===== FRAGMENTO CITADO
La fecha tardía de esta ley del cine solo marca el momento en que el cambio de política cultural se integró en el sistema legal japonés. Para entonces, la marea militarista, agresiva y racista llevaba ya varios años subiendo, desde el día de 1937 en que el Japón se embarcó en la conquista militar de China. No fueron pocos los cineastas japoneses, todos obviamente contaminados en mayor o menor medida por influencias americanas y europeas, que descubrieron los riesgos que acarreaba perder el favor de los militares. En casos extremos bastaba una orden de alistamiento para mandar a un director díscolo -o simplemente poco afecto- a primera línea, donde bien perecería, como fue el caso de Yamanaka, o volvería lo suficientemente disciplinado -o escarmentado, avezado en contemporizar y sobrevivir-, caso probable de Ozu.


¿Y Mizoguchi? Él tampoco se libró de esta reeducación, como veremos en los siguientes párrafos. Su rebeldía de los años 30 se cerró con una claudicación completa, que le libró de ser reclutado en el ejército, pero que aún proyecta una larga sombra sobre su figura y su ideario. Para reconstruir ese proceso e intentar apreciar lo que ocurrió esos años, voy a realizar una comparación de dos películas separadas por casi veinte años, Las hermanas de Gion (Gyon Shimai, 1936) y su remake Los Músicos de Gion (Gyon bayashi, 1953), rodadas en condiciones de cierta libertad, contraponiéndolas a una famosísima película del periodo bélico, Los 47 Ronin (Genroku Chûshingura, 1941), rodada bajo la batuta de la censura militar.



Kenji Mizoguchi

Las hermanas de Gion: Radicalidad


Desde el momento de su descubrimiento, con el resto del cine japonés, en los años 50 del siglo pasado, Mizoguchi fue calificado como director feminista, o al menos protofeminista. La evolución de esa teoría política en los últimos sesenta años ha erosionado substancialmente esa concepción de su cine, al considerar las contradicciones entre su supuesto posicionamiento político y su vida privada, pero especialmente al poner de manifiesto que el papel central que la mujer ocupa en bastantes de sus películas se reduce a sacrificarse por el bienestar de un hombre (8), idea que en otros contextos sería indicativa del peor machismo.
==========
=== TAREAS PROPUESTAS ===
1. Duplica sin cambios el tramo del texto sobre Mizoguchi y la censura militar japonesa que empieza con las palabras que contienen "Kenji Mizoguchi" y termina con "del peor machismo.".
2. Retoma el texto sobre Mizoguchi y la censura militar japonesa y prolóngalo a partir de su última oración.
===== CONJUNTO DE DATOS
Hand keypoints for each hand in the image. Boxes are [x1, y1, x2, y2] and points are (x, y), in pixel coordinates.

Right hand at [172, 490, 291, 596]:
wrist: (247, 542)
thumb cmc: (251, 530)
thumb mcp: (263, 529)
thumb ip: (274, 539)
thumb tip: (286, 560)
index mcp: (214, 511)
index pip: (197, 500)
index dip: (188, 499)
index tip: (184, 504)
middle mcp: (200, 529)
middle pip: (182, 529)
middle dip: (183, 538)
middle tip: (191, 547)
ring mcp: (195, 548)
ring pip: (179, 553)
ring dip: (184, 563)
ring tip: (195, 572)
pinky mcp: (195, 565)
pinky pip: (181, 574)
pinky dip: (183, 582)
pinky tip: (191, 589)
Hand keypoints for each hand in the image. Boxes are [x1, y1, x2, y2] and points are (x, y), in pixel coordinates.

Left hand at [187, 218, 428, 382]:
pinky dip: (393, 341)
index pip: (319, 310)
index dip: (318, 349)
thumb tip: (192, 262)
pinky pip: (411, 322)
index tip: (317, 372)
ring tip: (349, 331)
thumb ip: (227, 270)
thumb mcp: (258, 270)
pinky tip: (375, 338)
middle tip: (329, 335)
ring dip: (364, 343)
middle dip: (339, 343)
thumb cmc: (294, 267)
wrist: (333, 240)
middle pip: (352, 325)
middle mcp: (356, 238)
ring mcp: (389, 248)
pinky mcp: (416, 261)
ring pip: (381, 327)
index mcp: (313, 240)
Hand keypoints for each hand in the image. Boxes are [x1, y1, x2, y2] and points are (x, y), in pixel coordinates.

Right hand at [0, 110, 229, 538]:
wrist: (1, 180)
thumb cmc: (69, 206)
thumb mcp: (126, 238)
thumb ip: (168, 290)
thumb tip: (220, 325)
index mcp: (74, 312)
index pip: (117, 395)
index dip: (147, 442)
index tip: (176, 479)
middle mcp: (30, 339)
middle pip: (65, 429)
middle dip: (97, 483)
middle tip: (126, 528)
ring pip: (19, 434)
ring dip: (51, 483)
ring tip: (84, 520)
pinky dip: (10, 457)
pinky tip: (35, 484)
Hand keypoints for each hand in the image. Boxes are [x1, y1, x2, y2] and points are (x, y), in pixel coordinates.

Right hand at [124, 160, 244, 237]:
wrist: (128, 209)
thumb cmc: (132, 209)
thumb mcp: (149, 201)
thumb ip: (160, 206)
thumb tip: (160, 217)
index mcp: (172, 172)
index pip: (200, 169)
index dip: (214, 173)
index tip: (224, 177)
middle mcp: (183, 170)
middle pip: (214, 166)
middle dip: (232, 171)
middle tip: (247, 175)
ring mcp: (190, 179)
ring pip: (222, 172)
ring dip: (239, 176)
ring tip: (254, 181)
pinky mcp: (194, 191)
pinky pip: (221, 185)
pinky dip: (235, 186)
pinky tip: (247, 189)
==========
===== CONJUNTO DE DATOS
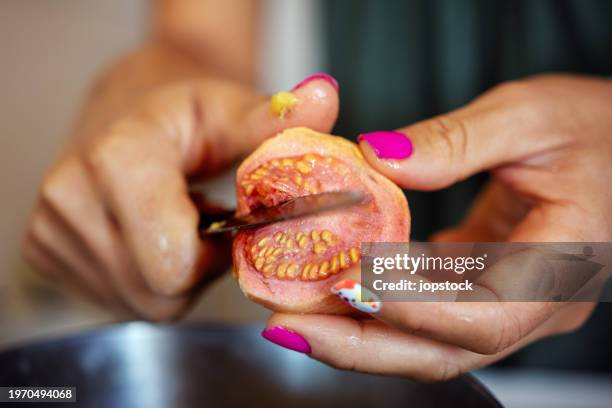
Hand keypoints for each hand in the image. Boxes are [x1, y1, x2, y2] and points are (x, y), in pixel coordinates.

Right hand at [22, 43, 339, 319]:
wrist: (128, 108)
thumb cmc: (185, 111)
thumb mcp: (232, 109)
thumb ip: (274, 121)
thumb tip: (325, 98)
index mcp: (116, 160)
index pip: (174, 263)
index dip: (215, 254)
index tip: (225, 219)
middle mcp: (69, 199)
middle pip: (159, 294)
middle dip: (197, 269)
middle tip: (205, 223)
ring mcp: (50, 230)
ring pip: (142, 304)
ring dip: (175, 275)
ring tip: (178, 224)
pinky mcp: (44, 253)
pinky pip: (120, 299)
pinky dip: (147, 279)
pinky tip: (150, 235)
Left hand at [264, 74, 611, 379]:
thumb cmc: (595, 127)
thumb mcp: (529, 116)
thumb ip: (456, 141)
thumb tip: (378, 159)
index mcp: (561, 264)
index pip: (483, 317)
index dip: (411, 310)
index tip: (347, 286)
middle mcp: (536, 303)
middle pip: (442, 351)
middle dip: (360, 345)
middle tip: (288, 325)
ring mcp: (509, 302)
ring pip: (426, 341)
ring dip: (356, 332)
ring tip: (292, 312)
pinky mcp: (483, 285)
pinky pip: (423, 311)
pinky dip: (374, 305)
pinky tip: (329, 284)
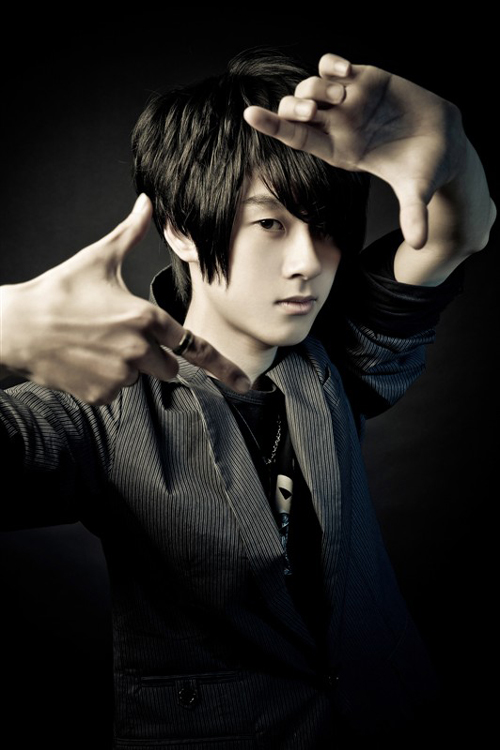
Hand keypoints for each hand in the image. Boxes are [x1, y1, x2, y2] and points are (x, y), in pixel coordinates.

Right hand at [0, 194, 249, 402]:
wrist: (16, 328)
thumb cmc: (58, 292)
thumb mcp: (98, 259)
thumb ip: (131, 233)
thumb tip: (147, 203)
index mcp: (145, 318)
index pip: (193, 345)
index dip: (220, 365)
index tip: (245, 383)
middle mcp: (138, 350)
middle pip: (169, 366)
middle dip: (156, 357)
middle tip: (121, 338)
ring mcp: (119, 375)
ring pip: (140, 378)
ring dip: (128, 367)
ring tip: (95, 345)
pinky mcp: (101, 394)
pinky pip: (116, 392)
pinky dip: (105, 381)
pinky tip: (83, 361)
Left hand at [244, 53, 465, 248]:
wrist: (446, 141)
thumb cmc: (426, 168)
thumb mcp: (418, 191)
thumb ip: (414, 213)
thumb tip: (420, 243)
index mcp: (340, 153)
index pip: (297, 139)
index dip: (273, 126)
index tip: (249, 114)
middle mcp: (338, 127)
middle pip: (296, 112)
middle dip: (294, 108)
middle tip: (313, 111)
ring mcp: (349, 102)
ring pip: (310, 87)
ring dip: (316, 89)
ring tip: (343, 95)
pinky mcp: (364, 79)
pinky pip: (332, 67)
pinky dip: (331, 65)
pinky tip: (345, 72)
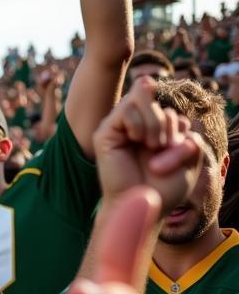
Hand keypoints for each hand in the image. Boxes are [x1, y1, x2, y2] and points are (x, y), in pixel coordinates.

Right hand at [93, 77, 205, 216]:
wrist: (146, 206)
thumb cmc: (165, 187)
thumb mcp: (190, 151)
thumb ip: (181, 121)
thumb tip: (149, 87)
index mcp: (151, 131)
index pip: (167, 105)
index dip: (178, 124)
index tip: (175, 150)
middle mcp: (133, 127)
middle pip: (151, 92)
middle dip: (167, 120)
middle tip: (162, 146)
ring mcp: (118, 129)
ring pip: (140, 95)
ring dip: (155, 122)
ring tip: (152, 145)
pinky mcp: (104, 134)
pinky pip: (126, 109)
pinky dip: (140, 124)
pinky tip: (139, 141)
==========
===== CONJUNTO DE DATOS
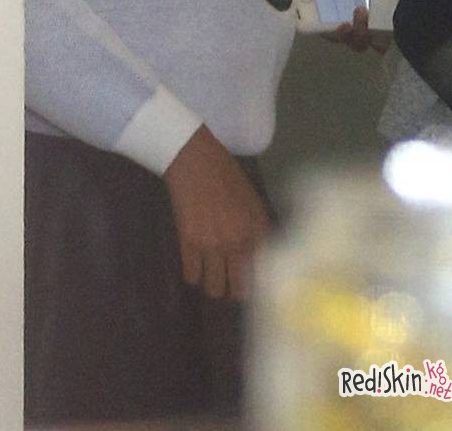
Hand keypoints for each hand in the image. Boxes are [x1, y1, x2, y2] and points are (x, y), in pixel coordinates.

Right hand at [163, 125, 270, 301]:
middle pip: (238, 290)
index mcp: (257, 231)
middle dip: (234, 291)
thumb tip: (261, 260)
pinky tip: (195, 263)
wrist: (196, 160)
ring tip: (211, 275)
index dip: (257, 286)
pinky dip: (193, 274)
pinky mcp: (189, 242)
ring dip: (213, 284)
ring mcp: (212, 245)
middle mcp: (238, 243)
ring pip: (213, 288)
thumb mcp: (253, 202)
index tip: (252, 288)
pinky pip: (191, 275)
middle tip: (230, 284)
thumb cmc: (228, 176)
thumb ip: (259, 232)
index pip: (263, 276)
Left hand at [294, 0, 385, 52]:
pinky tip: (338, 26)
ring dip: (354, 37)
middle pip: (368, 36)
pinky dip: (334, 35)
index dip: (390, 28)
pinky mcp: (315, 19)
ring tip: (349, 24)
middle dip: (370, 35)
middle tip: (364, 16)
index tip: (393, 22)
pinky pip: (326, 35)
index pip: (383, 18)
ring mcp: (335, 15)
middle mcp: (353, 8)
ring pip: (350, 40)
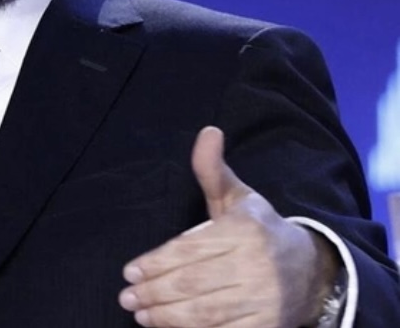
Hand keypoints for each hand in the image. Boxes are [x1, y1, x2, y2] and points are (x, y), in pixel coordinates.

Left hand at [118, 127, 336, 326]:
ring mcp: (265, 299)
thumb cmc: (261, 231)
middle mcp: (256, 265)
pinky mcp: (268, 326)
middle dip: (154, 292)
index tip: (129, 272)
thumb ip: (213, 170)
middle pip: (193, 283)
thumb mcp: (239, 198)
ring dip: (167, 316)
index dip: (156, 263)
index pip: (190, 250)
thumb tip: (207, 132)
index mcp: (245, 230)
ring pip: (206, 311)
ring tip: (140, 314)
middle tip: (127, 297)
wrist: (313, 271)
==========
=== PROBLEMAS RESUELTOS ===
1.
Kenji Mizoguchi

Las hermanas de Gion: Radicalidad


Desde el momento de su descubrimiento, con el resto del cine japonés, en los años 50 del siglo pasado, Mizoguchi fue calificado como director feminista, o al menos protofeminista. La evolución de esa teoría política en los últimos sesenta años ha erosionado substancialmente esa concepción de su cine, al considerar las contradicciones entre su supuesto posicionamiento político y su vida privada, pero especialmente al poner de manifiesto que el papel central que la mujer ocupa en bastantes de sus películas se reduce a sacrificarse por el bienestar de un hombre (8), idea que en otros contextos sería indicativa del peor machismo.

2.
Como en todas las generalizaciones, algo hay de verdad en esta nueva apreciación crítica, pero también mucho de simplificación. Gran parte de las pruebas que soportan esta tesis se basan en las obras del periodo de guerra, como Historia del último Crisantemo (Zangiku Monogatari, 1939), mediatizadas en menor o mayor medida por la ideología del militarismo japonés entonces reinante, y de una forma más atenuada en las producciones del periodo de posguerra, como las famosas Cuentos de la luna pálida (Ugetsu Monogatari, 1953) o El intendente Shansho (Shanso Dayu, 1954), rodadas por un Mizoguchi ya de edad, más preocupado quizás por consolidar y depurar su estilo.


La gran sorpresa viene cuando el aficionado se enfrenta a las dos películas hermanas que Mizoguchi rodara en 1936: Las hermanas de Gion y Naniwa Hika (La elegía de Naniwa). En ambas, se descubre a un Mizoguchi de una radicalidad política insospechada, cercana a las propuestas más radicales del feminismo de nuestros días, que en la década de los años 30, en el Japón y en la situación política que he descrito, debieron constituir literalmente un artefacto explosivo arrojado contra la platea. No menos excepcionales son las circunstancias en las que fueron rodadas, ya que son películas creadas en la frontera del sistema de producción japonés, por un estudio, el Daiichi Eiga, fundado por el propio Mizoguchi para poder filmar con completa libertad, sin las cortapisas temáticas y estéticas de una productora con un mercado ya consolidado.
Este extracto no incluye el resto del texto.